Monday, 19 October 2009

No naked mannequins please, we´re Maltese!



(Please note: Mannequin pictured is not the actual offending article)

It´s a bit like playing snakes and ladders is Malta. One day - as was the case last Friday when I read about univeristy students being  pro-gay marriage, divorce etc - you think, "oh good, things aren´t as bad as they used to be", and see a feint glimmer of hope coming through. Then, having taken a weekend off from your computer, you turn it on on a Monday morning to be confronted by a   a piece such as this on The Times website (http://www.timesofmalta.com/articles/view/20091018/local/police-get-shirty-over-nude-mannequins) which makes you think, "then again, maybe not!" and also want to cry and wail and pull your hair out in despair at the sheer pig-ignorance (no offence to pigs intended) of some of the people who hold authority on that little rock in the Mediterranean we call home.
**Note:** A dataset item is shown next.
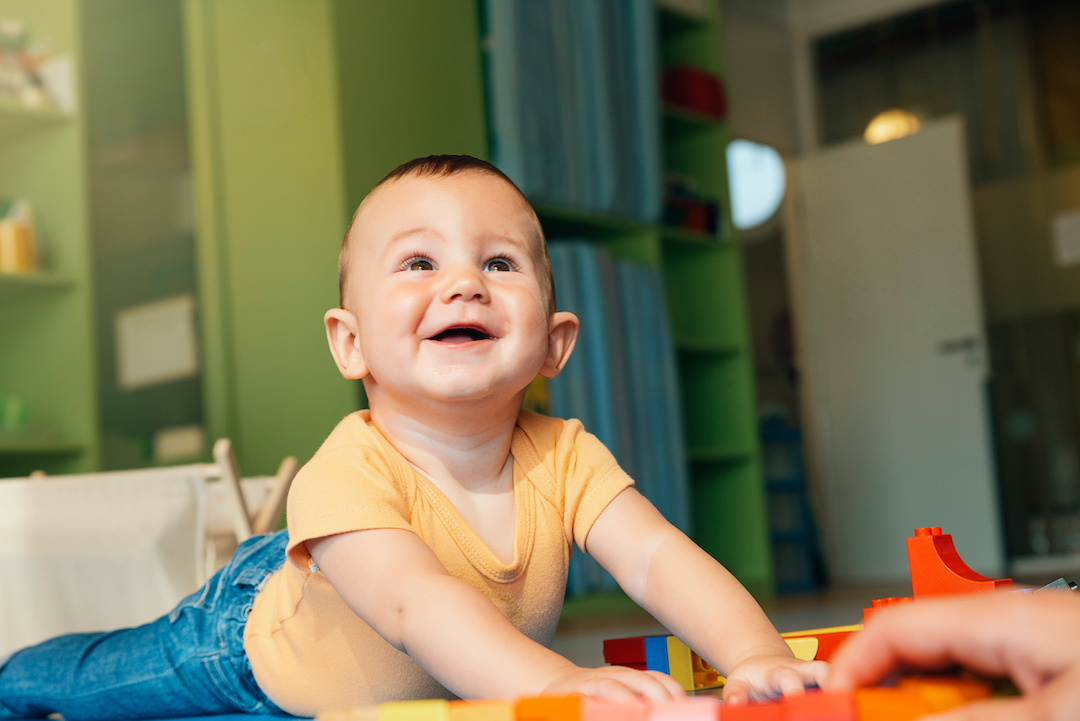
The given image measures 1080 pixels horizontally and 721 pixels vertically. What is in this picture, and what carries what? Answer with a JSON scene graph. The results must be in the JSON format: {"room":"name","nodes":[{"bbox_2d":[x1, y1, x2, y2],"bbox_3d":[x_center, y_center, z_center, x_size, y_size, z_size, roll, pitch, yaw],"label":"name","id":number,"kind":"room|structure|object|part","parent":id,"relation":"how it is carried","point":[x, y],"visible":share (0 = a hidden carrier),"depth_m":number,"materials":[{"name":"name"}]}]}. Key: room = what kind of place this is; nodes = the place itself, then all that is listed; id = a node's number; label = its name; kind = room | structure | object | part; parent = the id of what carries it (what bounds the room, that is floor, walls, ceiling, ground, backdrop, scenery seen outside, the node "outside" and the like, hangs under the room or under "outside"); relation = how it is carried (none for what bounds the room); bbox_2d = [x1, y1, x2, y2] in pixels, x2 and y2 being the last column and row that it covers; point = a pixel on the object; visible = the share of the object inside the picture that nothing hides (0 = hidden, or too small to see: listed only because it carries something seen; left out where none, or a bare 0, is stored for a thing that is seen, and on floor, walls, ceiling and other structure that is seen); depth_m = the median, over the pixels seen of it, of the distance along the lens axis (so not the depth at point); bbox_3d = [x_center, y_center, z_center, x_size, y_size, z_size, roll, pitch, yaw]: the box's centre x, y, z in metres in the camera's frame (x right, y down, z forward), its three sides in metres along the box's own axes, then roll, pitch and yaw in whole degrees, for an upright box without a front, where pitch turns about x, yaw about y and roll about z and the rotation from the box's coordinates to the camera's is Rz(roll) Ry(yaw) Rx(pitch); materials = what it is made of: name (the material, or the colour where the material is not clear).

So a shop owner with a conscience decides to use the windows of his Mosta shop as a means to get a message across, and highlight the plight of millions of sex slaves all over the world who are in their situation as a result of sex traficking. He does this by placing two naked mannequins - one male, and one female (and if I remember correctly, mannequins have no genitals, so there isn´t even a case for "obscenity" here) tied together together by a chain. This is no kinky S&M set-up, please note, but a symbolic scenario in which the female slave is tied to the male (though I have to ask the question here: is the man a fellow slave, or the trafficker? If it´s the latter, then why is he naked? But that´s not really relevant to this argument, so I won´t bring it up).

Now if someone would have told me that the guy´s shopwindows had paint splattered over them at night, or perhaps someone had thrown a stone at them and shattered them, I would have thought, "OK, so someone involved in sex-trafficking is not happy with what this guy´s doing, and is sending him a not-so-subtle message to back off". Which, let´s face it, would be a pretty much predictable situation. But no, it was no seedy trafficker who objected to the windows, but "someone influential" who found the naked mannequins so "explicit" (a mannequin? explicit?), that he or she actually wasted the little energy left from being so influential (or perhaps being so influential, he or she might have got a secretary to do it)  to report the display to the police, who - seemingly having so little to do with their time -   promptly marched  to the shop to instruct the owner to cover-up the offending display.

Scary isn´t it? Is this a country that claims to be living in 2009?

There is a happy ending to this story (or so I hope). According to The Times report, the owner doesn´t seem like a man who takes what influential people with serious sexual issues object to very seriously , and has decided to stick his middle finger up to the authorities and leave his display. I´m sure that this "someone influential" will persist in his or her attempt to remove the offending articles (perhaps he or she might try using another street) but it seems like this shopowner is not one to bow down easily to authority, and I´m hoping that he´s not going to let this one pass easily.

The revolution has to start somewhere!